Chapnews – Ekonomi – Suasana haru menyelimuti Balai Kota DKI Jakarta pada Rabu (29/4/2026) ketika Heris Rusman, suami dari almarhumah Nurlaela, seorang guru SD yang menjadi korban kecelakaan tragis kereta api di Stasiun Bekasi Timur, menerima santunan dan hak manfaat senilai total Rp283.227.000. Penyerahan ini menjadi bentuk dukungan bagi keluarga yang ditinggalkan setelah insiden tabrakan antara KA Argo Bromo Anggrek dan commuter line lintas Cikarang yang merenggut nyawa belasan orang.
Prosesi penyerahan manfaat kepesertaan dari PT Taspen (Persero) ini disaksikan langsung oleh Direktur Utama Taspen, Rony Hanityo Aprianto, bersama Wakil Gubernur DKI Jakarta, Rano Karno. Bertempat di Balairung Balai Kota DKI Jakarta, momen ini menandai komitmen pemerintah dan BUMN dalam memberikan perlindungan sosial kepada aparatur sipil negara dan keluarganya.

Nurlaela, yang berprofesi sebagai guru di SD Negeri Pulo Gebang 11 Petang, Jakarta Timur, adalah salah satu dari korban jiwa dalam musibah kereta api yang terjadi pada Senin (27/4/2026) malam. Kehilangan sosok pendidik berdedikasi ini meninggalkan duka mendalam, tidak hanya bagi keluarga tetapi juga bagi dunia pendidikan di Ibu Kota.

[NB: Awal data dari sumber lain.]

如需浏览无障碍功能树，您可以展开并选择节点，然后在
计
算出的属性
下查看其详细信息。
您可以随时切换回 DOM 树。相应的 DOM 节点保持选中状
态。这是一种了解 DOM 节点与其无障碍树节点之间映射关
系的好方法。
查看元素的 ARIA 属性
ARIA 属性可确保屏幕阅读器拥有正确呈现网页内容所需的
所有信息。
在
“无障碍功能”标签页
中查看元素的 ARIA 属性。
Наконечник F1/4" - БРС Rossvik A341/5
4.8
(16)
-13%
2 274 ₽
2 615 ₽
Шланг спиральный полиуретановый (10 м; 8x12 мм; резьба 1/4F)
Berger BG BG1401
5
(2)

Heris Rusman, yang hadir bersama putranya, tak kuasa menahan air mata saat menerima dokumen dan secara simbolis santunan tersebut. Ekspresi kesedihan bercampur rasa syukur terpancar jelas di wajahnya, menggambarkan beratnya cobaan yang harus dihadapi namun juga adanya uluran tangan dari berbagai pihak.

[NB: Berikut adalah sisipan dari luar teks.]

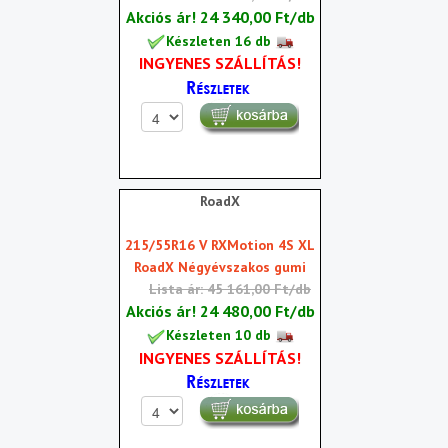
Akciós ár!
24 340,00 Ft/db
Készleten 16 db
INGYENES SZÁLLÍTÁS!
RoadX
215/55R16 V RXMotion 4S XL
RoadX Négyévszakos gumi
Lista ár: 45 161,00 Ft/db
Akciós ár!
24 480,00 Ft/db
Készleten 10 db
INGYENES SZÁLLÍTÁS!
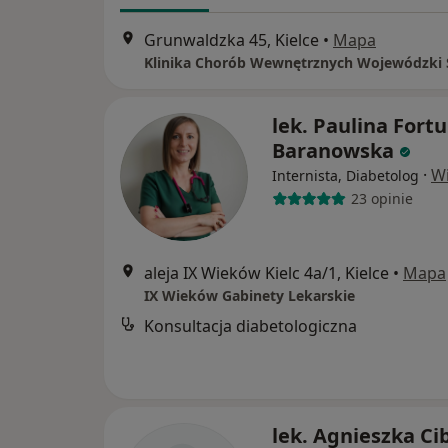
Grunwaldzka 45, Kielce
•
Mapa
lek. Paulina Fort
Baranowska
·
Wi
Internista, Diabetolog
23 opinie
aleja IX Wieków Kielc 4a/1, Kielce
•
Mapa
IX Wieków Gabinety Lekarskie
Konsultacja diabetologiczna
lek. Agnieszka Ci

Corporate Secretary TASPEN, Henra Sastrawidjaja, menyampaikan belasungkawa mendalam. "Kami sangat berduka atas wafatnya Ibu Nurlaela. Dedikasi beliau sebagai pendidik adalah kontribusi besar bagi bangsa. Kami memastikan seluruh hak almarhumah tersampaikan dengan cepat dan transparan kepada keluarga, demi membantu keberlangsungan hidup dan pendidikan putra beliau," tegas Henra pada kesempatan tersebut, sebagaimana dikutip dari chapnews.id.
Kecelakaan yang merenggut nyawa Nurlaela dan belasan korban lainnya ini terjadi di Stasiun Bekasi Timur, melibatkan dua jenis kereta api yang berbeda jalur. Tragedi ini menjadi pengingat akan pentingnya keselamatan transportasi dan perlindungan bagi para pekerja, khususnya mereka yang berstatus sebagai abdi negara.